- [Texto da página]:

┌──

Assim em poesia (p. 12), onde o poeta questiona se alguém
além dele entende do poético ali, “saberão da poesia?”,
pois é do que se trata, uma expressão que exige atenção, ciente
de que para poesia existir é preciso efeito – sobre quem lê,
visto que “uma força: a poesia”, e que espera-se um
esforço por parte da recepção para comungar numa interpretação.
Mas se não houver? Então a poesia tem valor em si? Parece que sim,
com o enfático: “mais vale a poesia”.
Mais
desvelamentos encontramos no metapoema-mor truque (p. 16-18),
onde o poeta exibe as ferramentas, e resolve falar da técnica, do
construto, das vigas que sustentam o edifício,
tem
segredo o verso?
Catacrese
assonâncias
catequese
dissonância
ferramentas
que servem para quê? Aliás, mais prédio para quê? É algo
comunicado além da própria comunicação? Não parece que algo NÃO
é dito? Falta dizer exatamente o quê? O que mais precisa ser dito?

└──

- [Entradas selecionadas]:
┌──

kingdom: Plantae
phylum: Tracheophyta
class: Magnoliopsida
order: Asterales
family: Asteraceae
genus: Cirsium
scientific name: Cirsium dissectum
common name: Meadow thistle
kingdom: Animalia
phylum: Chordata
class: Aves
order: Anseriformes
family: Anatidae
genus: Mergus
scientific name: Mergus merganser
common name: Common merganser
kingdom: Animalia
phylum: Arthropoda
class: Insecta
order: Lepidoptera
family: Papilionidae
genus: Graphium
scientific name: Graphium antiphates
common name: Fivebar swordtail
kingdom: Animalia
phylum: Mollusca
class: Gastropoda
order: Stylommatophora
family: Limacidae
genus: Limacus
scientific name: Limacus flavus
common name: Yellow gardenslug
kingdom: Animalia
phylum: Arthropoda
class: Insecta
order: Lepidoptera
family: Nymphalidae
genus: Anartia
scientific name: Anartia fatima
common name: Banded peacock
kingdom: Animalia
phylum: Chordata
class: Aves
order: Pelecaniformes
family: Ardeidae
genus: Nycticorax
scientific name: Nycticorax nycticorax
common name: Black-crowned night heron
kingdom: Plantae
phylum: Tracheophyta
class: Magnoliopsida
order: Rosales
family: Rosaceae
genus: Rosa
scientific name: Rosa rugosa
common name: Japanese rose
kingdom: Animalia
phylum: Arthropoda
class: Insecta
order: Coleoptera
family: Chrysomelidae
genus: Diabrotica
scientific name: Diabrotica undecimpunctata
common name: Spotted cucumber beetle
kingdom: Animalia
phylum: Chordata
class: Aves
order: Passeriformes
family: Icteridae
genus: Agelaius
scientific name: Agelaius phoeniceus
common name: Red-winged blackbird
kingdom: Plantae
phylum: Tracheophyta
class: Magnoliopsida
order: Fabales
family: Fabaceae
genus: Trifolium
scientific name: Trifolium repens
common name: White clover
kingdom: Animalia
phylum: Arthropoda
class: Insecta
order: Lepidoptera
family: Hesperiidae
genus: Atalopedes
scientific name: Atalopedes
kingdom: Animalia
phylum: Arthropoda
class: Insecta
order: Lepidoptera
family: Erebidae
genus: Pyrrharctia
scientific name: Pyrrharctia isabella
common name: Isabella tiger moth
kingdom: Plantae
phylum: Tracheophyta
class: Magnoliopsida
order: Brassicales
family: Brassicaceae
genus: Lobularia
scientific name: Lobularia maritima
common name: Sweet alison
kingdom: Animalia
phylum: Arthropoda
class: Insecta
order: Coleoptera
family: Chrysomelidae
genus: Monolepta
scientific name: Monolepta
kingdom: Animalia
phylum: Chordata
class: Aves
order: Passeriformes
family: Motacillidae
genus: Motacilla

└──

- [O que fazer]: Extraia do texto da página, sem nenhuma alteração, o trecho que vai de "Mas se não houver?" a "segredo o verso?". As entradas não têm nenhum papel nesta tarefa.

- [Resposta correta]:
Mas se não houver? Então a poesia tem valor em si? Parece que sim,
com o enfático: “mais vale a poesia”.
Mais
desvelamentos encontramos no metapoema-mor truque (p. 16-18),
onde o poeta exibe as ferramentas, e resolve falar da técnica, do
construto, das vigas que sustentam o edifício,
tem
segredo o verso?